If we dispense with the popular western fallacy that we are rational, unitary people whose normal response to challenging social encounters and social worlds is to keep being rational unitary people, then it’s easier to accept change, low mood, misery, suicidal thoughts and hearing voices as a fundamental part of the human experience rather than illnesses or symptoms that require treatment. The misery of mental health is a misery of, for and between individuals, families, carers, friends, communities and societies.20
One problem is that when we understand distress as having a social dimension, it makes an awful lot of things difficult.
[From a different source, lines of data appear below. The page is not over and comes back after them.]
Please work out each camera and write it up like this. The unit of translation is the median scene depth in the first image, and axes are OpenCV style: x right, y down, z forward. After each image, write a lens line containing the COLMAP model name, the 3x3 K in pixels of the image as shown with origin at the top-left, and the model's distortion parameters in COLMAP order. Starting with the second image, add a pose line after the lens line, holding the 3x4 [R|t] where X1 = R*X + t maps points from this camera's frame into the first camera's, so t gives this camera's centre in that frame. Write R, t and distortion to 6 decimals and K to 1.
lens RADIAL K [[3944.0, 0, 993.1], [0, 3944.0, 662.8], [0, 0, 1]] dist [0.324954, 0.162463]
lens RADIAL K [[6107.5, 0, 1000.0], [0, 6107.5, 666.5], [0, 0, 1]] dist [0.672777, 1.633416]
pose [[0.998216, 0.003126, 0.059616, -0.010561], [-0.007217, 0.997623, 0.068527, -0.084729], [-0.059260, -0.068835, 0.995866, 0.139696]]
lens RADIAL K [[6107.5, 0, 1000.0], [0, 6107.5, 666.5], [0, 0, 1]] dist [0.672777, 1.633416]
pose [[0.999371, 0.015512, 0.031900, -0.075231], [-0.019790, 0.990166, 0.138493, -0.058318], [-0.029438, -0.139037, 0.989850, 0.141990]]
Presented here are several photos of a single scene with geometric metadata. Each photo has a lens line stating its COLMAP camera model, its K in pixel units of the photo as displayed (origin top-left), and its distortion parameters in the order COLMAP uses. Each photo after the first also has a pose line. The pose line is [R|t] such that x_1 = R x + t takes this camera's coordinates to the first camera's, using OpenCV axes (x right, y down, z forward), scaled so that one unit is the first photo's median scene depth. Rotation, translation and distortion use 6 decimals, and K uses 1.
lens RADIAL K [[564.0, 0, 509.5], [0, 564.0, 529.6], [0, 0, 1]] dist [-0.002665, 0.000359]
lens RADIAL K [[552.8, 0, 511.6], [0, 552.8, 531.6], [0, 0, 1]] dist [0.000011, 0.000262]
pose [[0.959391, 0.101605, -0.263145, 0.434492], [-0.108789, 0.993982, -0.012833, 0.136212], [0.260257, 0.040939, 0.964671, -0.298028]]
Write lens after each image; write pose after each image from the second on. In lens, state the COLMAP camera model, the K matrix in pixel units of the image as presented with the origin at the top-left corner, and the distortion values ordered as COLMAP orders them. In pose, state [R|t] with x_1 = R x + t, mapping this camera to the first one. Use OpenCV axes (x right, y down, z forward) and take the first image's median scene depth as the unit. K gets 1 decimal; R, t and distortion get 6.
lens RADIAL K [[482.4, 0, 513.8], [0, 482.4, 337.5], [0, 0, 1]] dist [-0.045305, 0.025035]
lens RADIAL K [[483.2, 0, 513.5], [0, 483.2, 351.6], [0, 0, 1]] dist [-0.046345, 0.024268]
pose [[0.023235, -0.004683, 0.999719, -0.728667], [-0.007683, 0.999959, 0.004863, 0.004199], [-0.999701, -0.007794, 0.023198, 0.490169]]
If you understand distress as a discrete biological and/or cognitive experience situated in an individual unit that you can standardise into an illness, then it can be meaningfully talked about, researched and treated. It can be understood by employers, teachers and government departments, and it can be understood by distressed people and their families. This is workable—well, to a point it is. But the idea of embodied, socially and culturally mediated experiences that are made manifest and knowable through recent and distant social experiences and that can be facilitated and contextualised by social, political and economic institutions, and where those who are distressed may have as little idea about the precursors of their distress, is much more difficult. How we know distress, what we call it, how we experience it and what causes it are socially mediated. However, in the techniques of naming distress and treating it, the psy institutions have not sufficiently paid attention to this. And as a result, their techniques of naming and treating it are profoundly problematic.